__TEXT SECTION__.
== == ==

Northwest Yunnan Revisited (Part One)
Although my home in Hong Kong is very near to sea level, recent travels have taken me to high altitudes in both the U.S. and China. Last week I wrote about my recent visit to Boulder, Colorado, a very attractive mile-high city I had not visited for some 30 years. This week I am reminiscing about my recent visit to the Northwest part of Yunnan Province, a very enjoyable return visit with my wife and daughter, for the first time in just over 10 years.
We went back to visit Lijiang and Shangrila. Shangrila is the new name (since 2002) of what was called Zhongdian when we last visited. It is located on the Tibetan plateau at an altitude of about 3,300 meters (almost 11,000 feet). The local authorities renamed it based on the Shangri-La of American novelist James Hilton’s creation in the 1939 novel (and subsequent film) “Lost Horizon”, describing a remote valley where people live in peace, health and harmony with extraordinary longevity.

== == ==

__DATA EXCERPTS__.
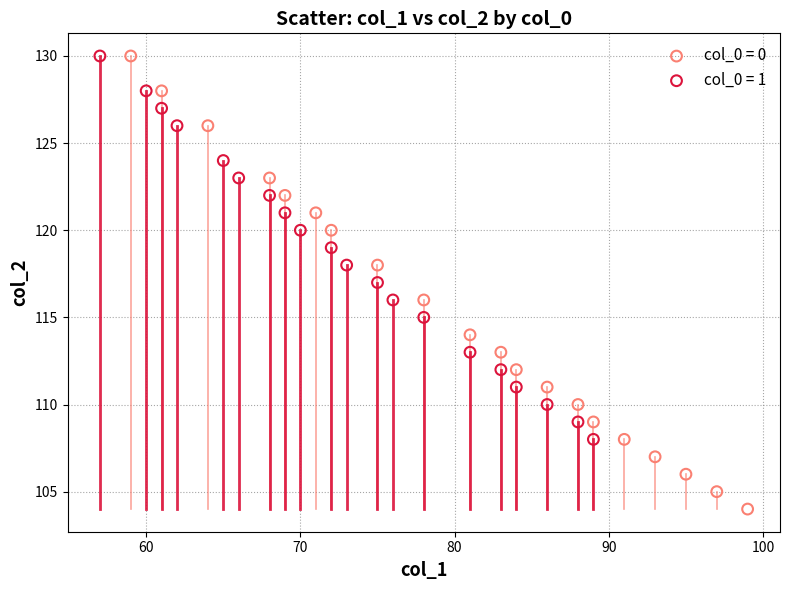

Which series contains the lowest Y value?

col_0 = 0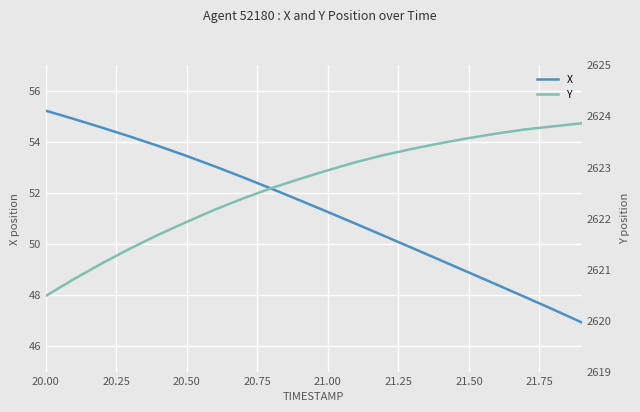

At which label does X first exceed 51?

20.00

== == ==

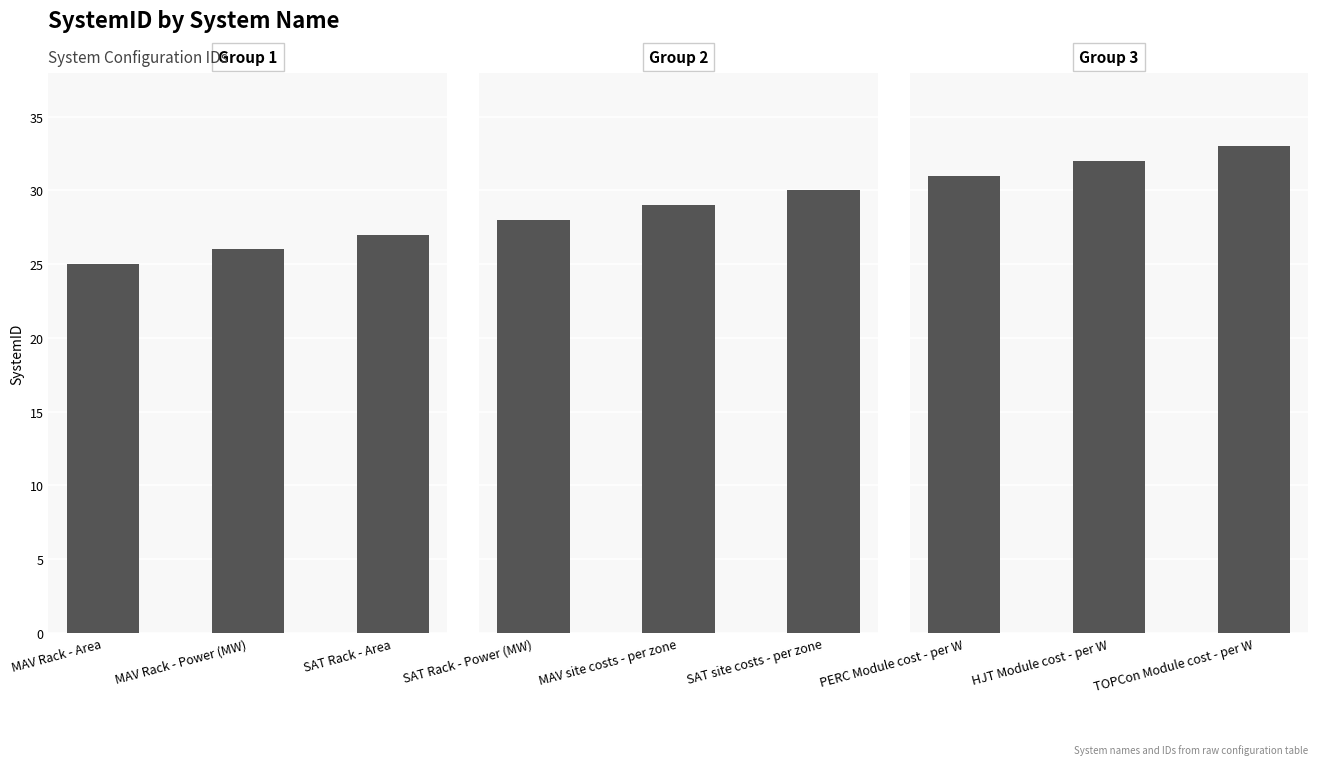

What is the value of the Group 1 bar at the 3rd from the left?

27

== == ==

__TASK SET__.
a. Write out everything from "Although my home" down to "over 10 years." in the Yunnan travel piece above.
b. In the Yunnan travel piece, what was Shangrila called before it got its new name?

__ANSWERS BY ITEM__.
a.
Although my home in Hong Kong is very near to sea level, recent travels have taken me to high altitudes in both the U.S. and China. Last week I wrote about my recent visit to Boulder, Colorado, a very attractive mile-high city I had not visited for some 30 years. This week I am reminiscing about my recent visit to the Northwest part of Yunnan Province, a very enjoyable return visit with my wife and daughter, for the first time in just over 10 years.

b. Zhongdian